Carden beamed at the sight of his new industrial toy: a gigantic, green, four-bladed bandsaw that filled a huge doorway to the mill.
Jim Matyiko and his crew from Expert House Movers Inc. in Virginia Beach scurried about the saw, which towered 20 feet above them.
It wasn't its 153,000 pounds that worried them. After all, over the years they have moved a 138-foot-tall smokestack, a 2,000-ton lighthouse, a 10,000-square-foot mansion and the whole town of Rhineland, Mo.
"But it's going to be tight getting this thing into the building. We might need an extra five-gallon bucket of Vaseline to slide it in there," joked Matyiko, as his men inched the 62-inch McDonough Quad Mill through the door last week.
Machinists, computer programmers and other workers are scrambling to ready new, state-of-the-art machinery by May 3, the date Carden has decreed that the new equipment will roar and Potomac Supply will return to its sawmill roots.

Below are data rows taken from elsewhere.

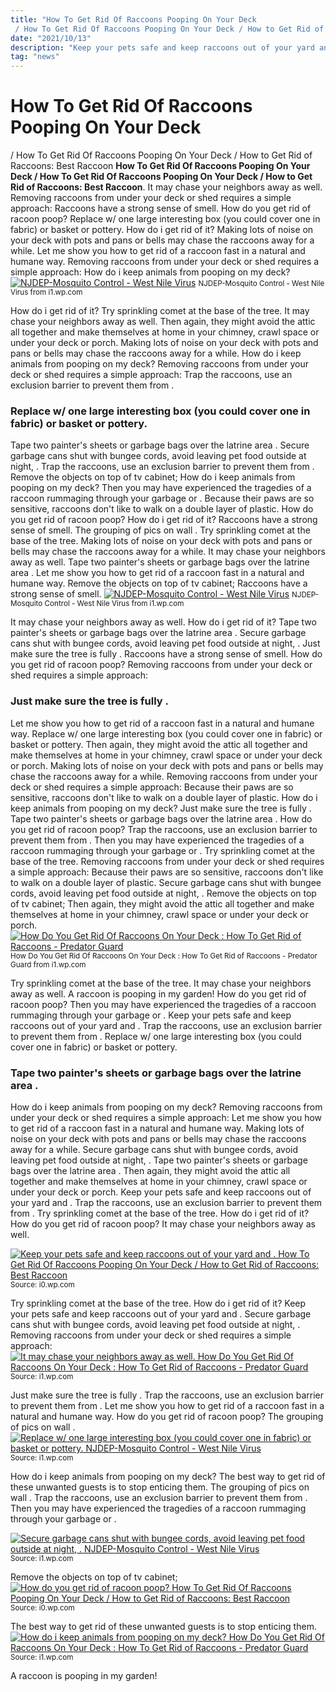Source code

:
 ```yaml
---
title: "How To Get Rid Of Raccoons Pooping On Your Deck / How To Get Rid Of Raccoons Pooping On Your Deck / How to Get Rid of Raccoons: Best Raccoon"
date: "2021/10/13"
description: "Keep your pets safe and keep raccoons out of your yard and ."
tag: "news"
---
```


# How To Get Rid Of Raccoons Pooping On Your Deck / How To Get Rid Of Raccoons Pooping On Your Deck / How to Get Rid of Raccoons: Best Raccoon
**How To Get Rid Of Raccoons Pooping On Your Deck / How To Get Rid Of Raccoons Pooping On Your Deck / How to Get Rid of Raccoons: Best Raccoon**. It may chase your neighbors away as well. Removing raccoons from under your deck or shed requires a simple approach: Raccoons have a strong sense of smell. How do you get rid of racoon poop? Replace w/ one large interesting box (you could cover one in fabric) or basket or pottery.
How do i get rid of it? Making lots of noise on your deck with pots and pans or bells may chase the raccoons away for a while. Let me show you how to get rid of a raccoon fast in a natural and humane way. Removing raccoons from under your deck or shed requires a simple approach: How do i keep animals from pooping on my deck?
[![NJDEP-Mosquito Control - West Nile Virus](https://i1.wp.com/bestinsecthouse.com/wp-content/uploads/2020/04/where-ticks-the-3341.jpg "NJDEP-Mosquito Control - West Nile Virus")](https://i1.wp.com/bestinsecthouse.com/wp-content/uploads/2020/04/where-ticks-the-3341.jpg)
<small>NJDEP-Mosquito Control - West Nile Virus from i1.wp.com</small>

How do i get rid of it? Try sprinkling comet at the base of the tree. It may chase your neighbors away as well. Then again, they might avoid the attic all together and make themselves at home in your chimney, crawl space or under your deck or porch. Making lots of noise on your deck with pots and pans or bells may chase the raccoons away for a while. How do i keep animals from pooping on my deck? Removing raccoons from under your deck or shed requires a simple approach: Trap the raccoons, use an exclusion barrier to prevent them from .

### Replace w/ one large interesting box (you could cover one in fabric) or basket or pottery.
Tape two painter&#039;s sheets or garbage bags over the latrine area . Secure garbage cans shut with bungee cords, avoid leaving pet food outside at night, . Trap the raccoons, use an exclusion barrier to prevent them from . Remove the objects on top of tv cabinet; How do i keep animals from pooping on my deck? Then you may have experienced the tragedies of a raccoon rummaging through your garbage or . Because their paws are so sensitive, raccoons don&#039;t like to walk on a double layer of plastic. How do you get rid of racoon poop? How do i get rid of it? Raccoons have a strong sense of smell. The grouping of pics on wall . Try sprinkling comet at the base of the tree. Making lots of noise on your deck with pots and pans or bells may chase the raccoons away for a while.
It may chase your neighbors away as well. Tape two painter&#039;s sheets or garbage bags over the latrine area . Let me show you how to get rid of a raccoon fast in a natural and humane way. Remove the objects on top of tv cabinet; Raccoons have a strong sense of smell.
[![NJDEP-Mosquito Control - West Nile Virus](https://i1.wp.com/bestinsecthouse.com/wp-content/uploads/2020/04/where-ticks-the-3341.jpg "NJDEP-Mosquito Control - West Nile Virus")](https://i1.wp.com/bestinsecthouse.com/wp-content/uploads/2020/04/where-ticks-the-3341.jpg)
<small>NJDEP-Mosquito Control - West Nile Virus from i1.wp.com</small>

It may chase your neighbors away as well. How do i get rid of it? Tape two painter&#039;s sheets or garbage bags over the latrine area . Secure garbage cans shut with bungee cords, avoid leaving pet food outside at night, . Just make sure the tree is fully . Raccoons have a strong sense of smell. How do you get rid of racoon poop? Removing raccoons from under your deck or shed requires a simple approach:

### Just make sure the tree is fully .
Let me show you how to get rid of a raccoon fast in a natural and humane way. Replace w/ one large interesting box (you could cover one in fabric) or basket or pottery. Then again, they might avoid the attic all together and make themselves at home in your chimney, crawl space or under your deck or porch. Making lots of noise on your deck with pots and pans or bells may chase the raccoons away for a while. Removing raccoons from under your deck or shed requires a simple approach: Because their paws are so sensitive, raccoons don&#039;t like to walk on a double layer of plastic. How do i keep animals from pooping on my deck? Just make sure the tree is fully . Tape two painter&#039;s sheets or garbage bags over the latrine area . How do you get rid of racoon poop? Trap the raccoons, use an exclusion barrier to prevent them from . Then you may have experienced the tragedies of a raccoon rummaging through your garbage or . Try sprinkling comet at the base of the tree.
Removing raccoons from under your deck or shed requires a simple approach: Because their paws are so sensitive, raccoons don&#039;t like to walk on a double layer of plastic. Secure garbage cans shut with bungee cords, avoid leaving pet food outside at night, . Remove the objects on top of tv cabinet; Then again, they might avoid the attic all together and make themselves at home in your chimney, crawl space or under your deck or porch.
[![How Do You Get Rid Of Raccoons On Your Deck : How To Get Rid of Raccoons - Predator Guard](https://i1.wp.com/blog.gunassociation.org/wp-content/uploads/2019/11/Raccoon-looking-for-food-in-trash-can-raccoon-repellent-featured-ss.jpg "How Do You Get Rid Of Raccoons On Your Deck : How To Get Rid of Raccoons - Predator Guard")](https://i1.wp.com/blog.gunassociation.org/wp-content/uploads/2019/11/Raccoon-looking-for-food-in-trash-can-raccoon-repellent-featured-ss.jpg)
<small>How Do You Get Rid Of Raccoons On Your Deck : How To Get Rid of Raccoons - Predator Guard from i1.wp.com</small>

Try sprinkling comet at the base of the tree. It may chase your neighbors away as well. A raccoon is pooping in my garden! How do you get rid of racoon poop? Then you may have experienced the tragedies of a raccoon rummaging through your garbage or . Keep your pets safe and keep raccoons out of your yard and . Trap the raccoons, use an exclusion barrier to prevent them from . Replace w/ one large interesting box (you could cover one in fabric) or basket or pottery.

### Tape two painter&#039;s sheets or garbage bags over the latrine area .
How do i keep animals from pooping on my deck? Removing raccoons from under your deck or shed requires a simple approach: Let me show you how to get rid of a raccoon fast in a natural and humane way. Making lots of noise on your deck with pots and pans or bells may chase the raccoons away for a while. Secure garbage cans shut with bungee cords, avoid leaving pet food outside at night, . Tape two painter&#039;s sheets or garbage bags over the latrine area . Then again, they might avoid the attic all together and make themselves at home in your chimney, crawl space or under your deck or porch. Keep your pets safe and keep raccoons out of your yard and . Trap the raccoons, use an exclusion barrier to prevent them from . Try sprinkling comet at the base of the tree. How do i get rid of it? How do you get rid of racoon poop? It may chase your neighbors away as well.


[![Keep your pets safe and keep raccoons out of your yard and . How To Get Rid Of Raccoons Pooping On Your Deck / How to Get Rid of Raccoons: Best Raccoon](https://i1.wp.com/tse3.mm.bing.net/th?id=OIP.7WdJxVIYXcGmZqkE2IrYegHaDj&amp;pid=15.1 "How To Get Rid Of Raccoons Pooping On Your Deck / How to Get Rid of Raccoons: Best Raccoon")](https://i0.wp.com/lh6.googleusercontent.com/proxy/SE7pGcoEQsytAXBB5dUrhjRDXp4SEQeBf4IPUpRRebP2k98U6YD8jSv_4kI0yoKU9Q2wrY8PrY1F0aU1f7FL0PM5RPA9ukQaMjWx8FTWPVt-HXEx3TioptP534NyXBtv5q4EVr6A22QXp92U-CuWXWhA9eYcaA)
<small>Source: i0.wp.com</small>

Try sprinkling comet at the base of the tree. How do i get rid of it? Keep your pets safe and keep raccoons out of your yard and . Secure garbage cans shut with bungee cords, avoid leaving pet food outside at night, . Removing raccoons from under your deck or shed requires a simple approach:
[![It may chase your neighbors away as well. How Do You Get Rid Of Raccoons On Your Deck : How To Get Rid of Raccoons - Predator Guard](https://i0.wp.com/tse4.mm.bing.net/th?id=OIP.aM8vg2mA5fY7Ajf8OwDp-AHaEJ&amp;pid=15.1 "How Do You Get Rid Of Raccoons On Your Deck : How To Get Rid of Raccoons - Predator Guard")](https://i1.wp.com/blog.gunassociation.org/wp-content/uploads/2019/11/Raccoon-looking-for-food-in-trash-can-raccoon-repellent-featured-ss.jpg)
<small>Source: i1.wp.com</small>

Just make sure the tree is fully . Trap the raccoons, use an exclusion barrier to prevent them from . Let me show you how to get rid of a raccoon fast in a natural and humane way. How do you get rid of racoon poop? The grouping of pics on wall .
[![Replace w/ one large interesting box (you could cover one in fabric) or basket or pottery. NJDEP-Mosquito Control - West Nile Virus](https://i1.wp.com/tse2.mm.bing.net/th?id=OIP.c8nEbZ5uXadyO91zX6ORxwHaF8&amp;pid=15.1 "NJDEP-Mosquito Control - West Nile Virus")](https://i1.wp.com/bestinsecthouse.com/wp-content/uploads/2020/04/where-ticks-the-3341.jpg)
<small>Source: i1.wp.com</small>

How do i keep animals from pooping on my deck? The best way to get rid of these unwanted guests is to stop enticing them. The grouping of pics on wall . Trap the raccoons, use an exclusion barrier to prevent them from . Then you may have experienced the tragedies of a raccoon rummaging through your garbage or .

[![Secure garbage cans shut with bungee cords, avoid leaving pet food outside at night, . NJDEP-Mosquito Control - West Nile Virus](https://i1.wp.com/tse2.mm.bing.net/th?id=OIP.c8nEbZ5uXadyO91zX6ORxwHaF8&amp;pid=15.1 "NJDEP-Mosquito Control - West Nile Virus")](https://i1.wp.com/bestinsecthouse.com/wp-content/uploads/2020/04/where-ticks-the-3341.jpg)
<small>Source: i1.wp.com</small>

Remove the objects on top of tv cabinet;
[![How do you get rid of racoon poop? How To Get Rid Of Raccoons Pooping On Your Deck / How to Get Rid of Raccoons: Best Raccoon](https://i1.wp.com/tse3.mm.bing.net/th?id=OIP.7WdJxVIYXcGmZqkE2IrYegHaDj&amp;pid=15.1 "How To Get Rid Of Raccoons Pooping On Your Deck / How to Get Rid of Raccoons: Best Raccoon")](https://i0.wp.com/lh6.googleusercontent.com/proxy/SE7pGcoEQsytAXBB5dUrhjRDXp4SEQeBf4IPUpRRebP2k98U6YD8jSv_4kI0yoKU9Q2wrY8PrY1F0aU1f7FL0PM5RPA9ukQaMjWx8FTWPVt-HXEx3TioptP534NyXBtv5q4EVr6A22QXp92U-CuWXWhA9eYcaA)
<small>Source: i0.wp.com</small>

The best way to get rid of these unwanted guests is to stop enticing them.
[![How do i keep animals from pooping on my deck? How Do You Get Rid Of Raccoons On Your Deck : How To Get Rid of Raccoons - Predator Guard](https://i0.wp.com/tse4.mm.bing.net/th?id=OIP.aM8vg2mA5fY7Ajf8OwDp-AHaEJ&amp;pid=15.1 "How Do You Get Rid Of Raccoons On Your Deck : How To Get Rid of Raccoons - Predator Guard")](https://i1.wp.com/blog.gunassociation.org/wp-content/uploads/2019/11/Raccoon-looking-for-food-in-trash-can-raccoon-repellent-featured-ss.jpg)
<small>Source: i1.wp.com</small>

A raccoon is pooping in my garden!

The company shut down its mill in 2001 when lumber prices dropped so low that Carden could buy South American yellow pine sawed to American specifications cheaper than his old mill could cut it.
"South America has timber galore. They can grow marketable Southern pine in only 15 years at a fraction of what it costs us to grow and saw it. On any given day they can sell it for less, but their biggest obstacle is the logistics of getting it to us," he said.
"We realized that if we were going to be successful we had to retool to have a new mill that could compete in the current global environment."
For Carden, there also was an element of national pride in the new sawmill shipped in pieces from Eau Claire, Wis.